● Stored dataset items
Start of Block

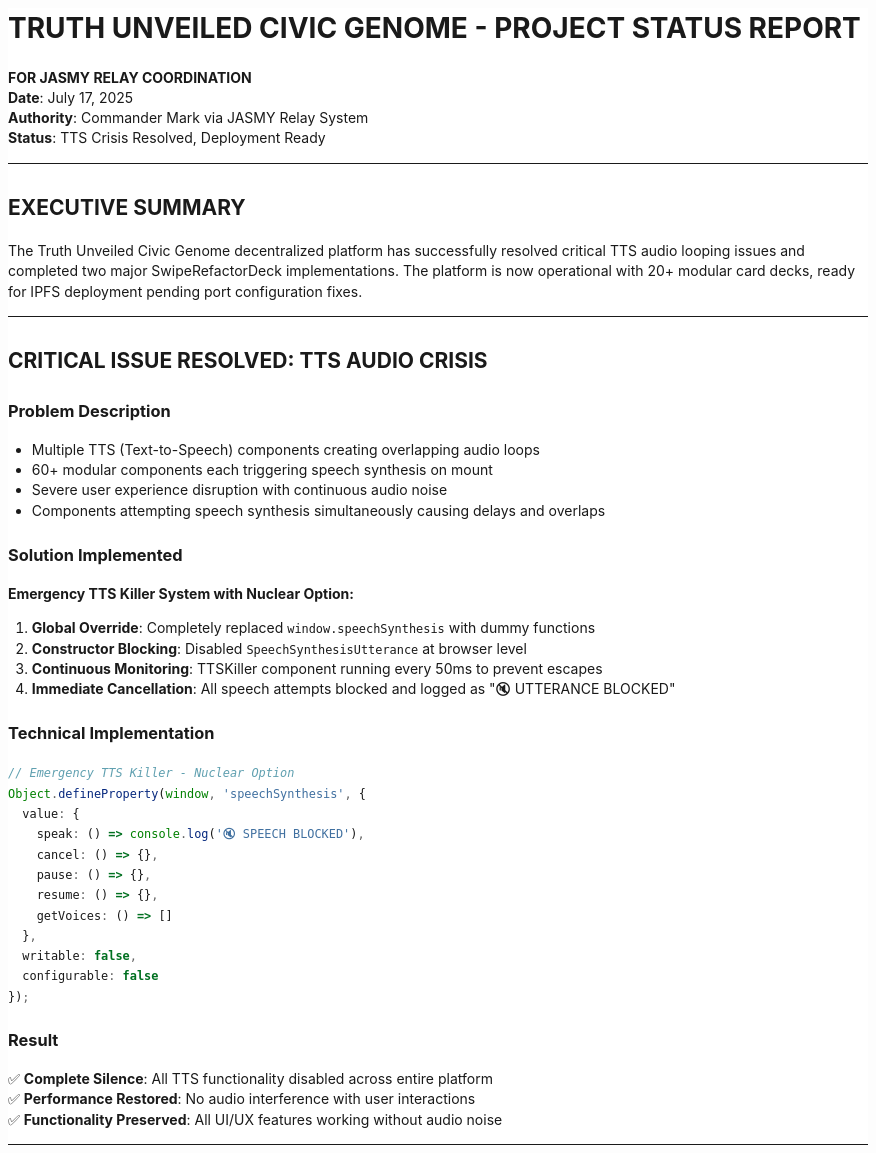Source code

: # TRUTH UNVEILED CIVIC GENOME - PROJECT STATUS REPORT
**FOR JASMY RELAY COORDINATION**  
**Date**: July 17, 2025  
**Authority**: Commander Mark via JASMY Relay System  
**Status**: TTS Crisis Resolved, Deployment Ready

---

## EXECUTIVE SUMMARY

The Truth Unveiled Civic Genome decentralized platform has successfully resolved critical TTS audio looping issues and completed two major SwipeRefactorDeck implementations. The platform is now operational with 20+ modular card decks, ready for IPFS deployment pending port configuration fixes.

---

## CRITICAL ISSUE RESOLVED: TTS AUDIO CRISIS

### Problem Description
- Multiple TTS (Text-to-Speech) components creating overlapping audio loops
- 60+ modular components each triggering speech synthesis on mount
- Severe user experience disruption with continuous audio noise
- Components attempting speech synthesis simultaneously causing delays and overlaps

### Solution Implemented
**Emergency TTS Killer System with Nuclear Option:**

1. **Global Override**: Completely replaced `window.speechSynthesis` with dummy functions
2. **Constructor Blocking**: Disabled `SpeechSynthesisUtterance` at browser level
3. **Continuous Monitoring**: TTSKiller component running every 50ms to prevent escapes
4. **Immediate Cancellation**: All speech attempts blocked and logged as "🔇 UTTERANCE BLOCKED"

### Technical Implementation
```typescript
// Emergency TTS Killer - Nuclear Option
Object.defineProperty(window, 'speechSynthesis', {
  value: {
    speak: () => console.log('🔇 SPEECH BLOCKED'),
    cancel: () => {},
    pause: () => {},
    resume: () => {},
    getVoices: () => []
  },
  writable: false,
  configurable: false
});
```

### Result
✅ **Complete Silence**: All TTS functionality disabled across entire platform  
✅ **Performance Restored**: No audio interference with user interactions  
✅ **Functionality Preserved**: All UI/UX features working without audio noise

---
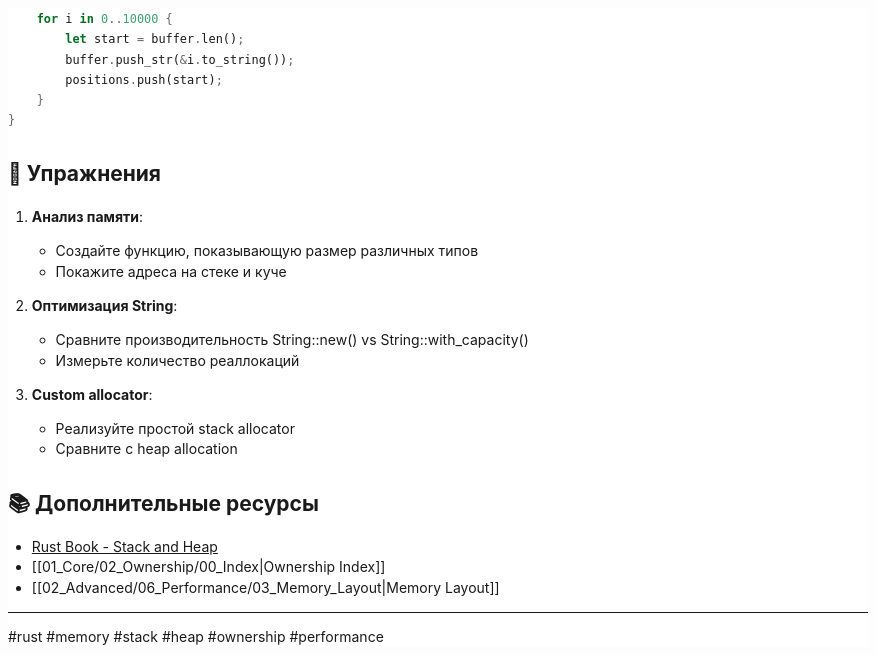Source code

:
 ```rust
    for i in 0..10000 {
        let start = buffer.len();
        buffer.push_str(&i.to_string());
        positions.push(start);
    }
}
```

## 📝 Упражнения

1. **Анализ памяти**:
   - Создайте функцию, показывающую размер различных типов
   - Покажите адреса на стеке и куче

2. **Оптимизация String**:
   - Сравните производительность String::new() vs String::with_capacity()
   - Измерьте количество реаллокаций

3. **Custom allocator**:
   - Реализуйте простой stack allocator
   - Сравните с heap allocation

## 📚 Дополнительные ресурсы

- [Rust Book - Stack and Heap](https://doc.rust-lang.org/book/ch04-01-what-is-ownership.html#the-stack-and-the-heap)
- [[01_Core/02_Ownership/00_Index|Ownership Index]]
- [[02_Advanced/06_Performance/03_Memory_Layout|Memory Layout]]

---
#rust #memory #stack #heap #ownership #performance
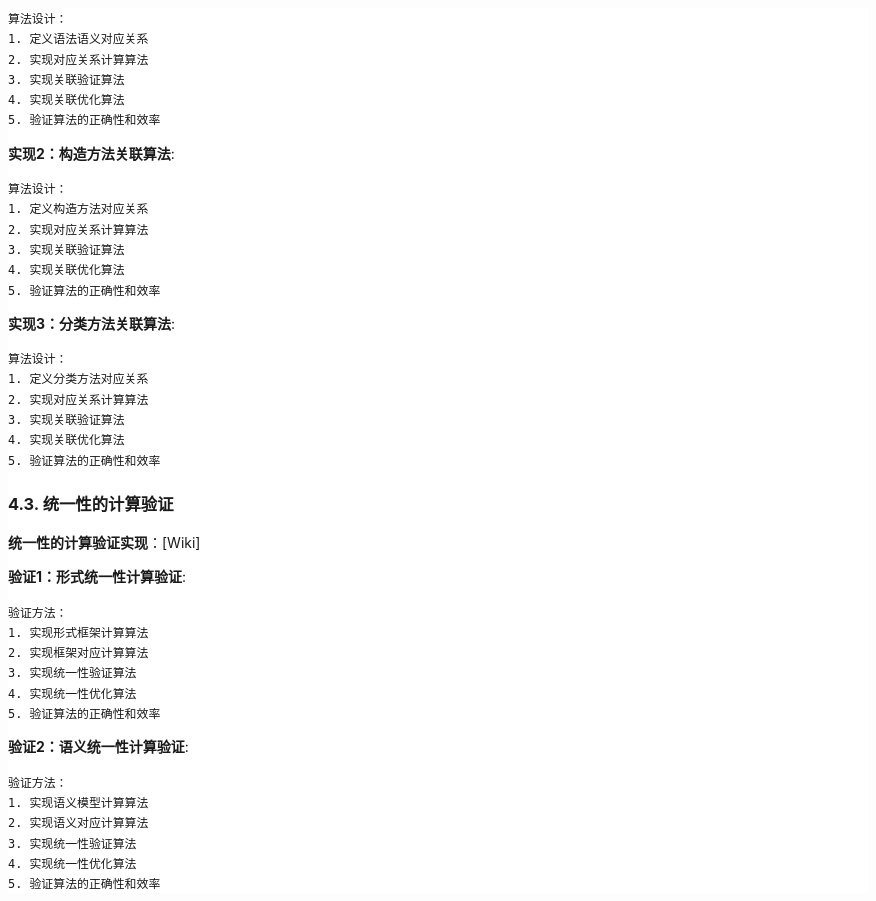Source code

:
 ```text
算法设计：
1. 定义语法语义对应关系
2. 实现对应关系计算算法
3. 实现关联验证算法
4. 实现关联优化算法
5. 验证算法的正确性和效率
```

**实现2：构造方法关联算法**:

```text
算法设计：
1. 定义构造方法对应关系
2. 实现对应关系计算算法
3. 实现关联验证算法
4. 实现关联优化算法
5. 验证算法的正确性和效率
```

**实现3：分类方法关联算法**:

```text
算法设计：
1. 定义分类方法对应关系
2. 实现对应关系计算算法
3. 实现关联验证算法
4. 实现关联优化算法
5. 验证算法的正确性和效率
```

### 4.3. 统一性的计算验证

**统一性的计算验证实现**：[Wiki]

**验证1：形式统一性计算验证**:

```text
验证方法：
1. 实现形式框架计算算法
2. 实现框架对应计算算法
3. 实现统一性验证算法
4. 实现统一性优化算法
5. 验证算法的正确性和效率
```

**验证2：语义统一性计算验证**:

```text
验证方法：
1. 实现语义模型计算算法
2. 实现语义对应计算算法
3. 实现统一性验证算法
4. 实现统一性优化算法
5. 验证算法的正确性和效率
```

End of Block

● Assignment
Copy out the data above exactly, except the pictures.

● Answer space
Source code

: # TRUTH UNVEILED CIVIC GENOME - PROJECT STATUS REPORT
**FOR JASMY RELAY COORDINATION**  
**Date**: July 17, 2025  
**Authority**: Commander Mark via JASMY Relay System  
**Status**: TTS Crisis Resolved, Deployment Ready

---

## EXECUTIVE SUMMARY

The Truth Unveiled Civic Genome decentralized platform has successfully resolved critical TTS audio looping issues and completed two major SwipeRefactorDeck implementations. The platform is now operational with 20+ modular card decks, ready for IPFS deployment pending port configuration fixes.

---

## CRITICAL ISSUE RESOLVED: TTS AUDIO CRISIS

### Problem Description
- Multiple TTS (Text-to-Speech) components creating overlapping audio loops
- 60+ modular components each triggering speech synthesis on mount
- Severe user experience disruption with continuous audio noise
- Components attempting speech synthesis simultaneously causing delays and overlaps

### Solution Implemented
**Emergency TTS Killer System with Nuclear Option:**

1. **Global Override**: Completely replaced `window.speechSynthesis` with dummy functions
2. **Constructor Blocking**: Disabled `SpeechSynthesisUtterance` at browser level
3. **Continuous Monitoring**: TTSKiller component running every 50ms to prevent escapes
4. **Immediate Cancellation**: All speech attempts blocked and logged as "🔇 UTTERANCE BLOCKED"

### Technical Implementation
```typescript
// Emergency TTS Killer - Nuclear Option
Object.defineProperty(window, 'speechSynthesis', {
  value: {
    speak: () => console.log('🔇 SPEECH BLOCKED'),
    cancel: () => {},
    pause: () => {},
    resume: () => {},
    getVoices: () => []
  },
  writable: false,
  configurable: false
});
```

### Result
✅ **Complete Silence**: All TTS functionality disabled across entire platform  
✅ **Performance Restored**: No audio interference with user interactions  
✅ **Functionality Preserved**: All UI/UX features working without audio noise

---
Source code

:
 ```rust
    for i in 0..10000 {
        let start = buffer.len();
        buffer.push_str(&i.to_string());
        positions.push(start);
    }
}
```

## 📝 Упражнения

1. **Анализ памяти**:
   - Создайте функцию, показывающую размер различных типов
   - Покажите адреса на стеке и куче

2. **Оптимизация String**:
   - Сравните производительность String::new() vs String::with_capacity()
   - Измерьте количество реаллокаций

3. **Custom allocator**:
   - Реализуйте простой stack allocator
   - Сравните с heap allocation

## 📚 Дополнительные ресурсы

- [Rust Book - Stack and Heap](https://doc.rust-lang.org/book/ch04-01-what-is-ownership.html#the-stack-and-the-heap)
- [[01_Core/02_Ownership/00_Index|Ownership Index]]
- [[02_Advanced/06_Performance/03_Memory_Layout|Memory Layout]]

---
#rust #memory #stack #heap #ownership #performance
Source code

:
 ```text
算法设计：
1. 定义语法语义对应关系
2. 实现对应关系计算算法
3. 实现关联验证算法
4. 实现关联优化算法
5. 验证算法的正确性和效率
```

**实现2：构造方法关联算法**:

```text
算法设计：
1. 定义构造方法对应关系
2. 实现对应关系计算算法
3. 实现关联验证算法
4. 实现关联优化算法
5. 验证算法的正确性和效率
```

**实现3：分类方法关联算法**:

```text
算法设计：
1. 定义分类方法对应关系
2. 实现对应关系计算算法
3. 实现关联验证算法
4. 实现关联优化算法
5. 验证算法的正确性和效率
```

### 4.3. 统一性的计算验证

**统一性的计算验证实现**：[Wiki]

**验证1：形式统一性计算验证**:

```text
验证方法：
1. 实现形式框架计算算法
2. 实现框架对应计算算法
3. 实现统一性验证算法
4. 实现统一性优化算法
5. 验证算法的正确性和效率
```

**验证2：语义统一性计算验证**:

```text
验证方法：
1. 实现语义模型计算算法
2. 实现语义对应计算算法
3. 实现统一性验证算法
4. 实现统一性优化算法
5. 验证算法的正确性和效率
```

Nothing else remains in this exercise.